Problem details:
Look for "print" in each line of the records, and copy the lines that have it.

(Records drawn from a dataset)
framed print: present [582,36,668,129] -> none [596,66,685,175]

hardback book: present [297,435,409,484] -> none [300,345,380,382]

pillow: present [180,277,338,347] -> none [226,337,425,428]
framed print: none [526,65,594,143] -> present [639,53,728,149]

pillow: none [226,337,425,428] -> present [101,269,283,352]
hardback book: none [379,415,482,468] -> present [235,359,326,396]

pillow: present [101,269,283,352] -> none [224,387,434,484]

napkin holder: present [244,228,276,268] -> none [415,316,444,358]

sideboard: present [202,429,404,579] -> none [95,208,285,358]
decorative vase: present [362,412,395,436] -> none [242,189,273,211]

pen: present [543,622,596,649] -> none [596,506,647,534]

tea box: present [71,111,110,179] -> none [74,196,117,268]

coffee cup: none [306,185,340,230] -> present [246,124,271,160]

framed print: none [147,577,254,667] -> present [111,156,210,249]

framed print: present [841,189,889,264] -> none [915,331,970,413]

Written answer:
framed print: present [582,36,668,129] -> none [596,66,685,175]
framed print: none [526,65,594,143] -> present [639,53,728,149]
framed print: none [147,577,254,667] -> present [111,156,210,249]
framed print: present [841,189,889,264] -> none [915,331,970,413]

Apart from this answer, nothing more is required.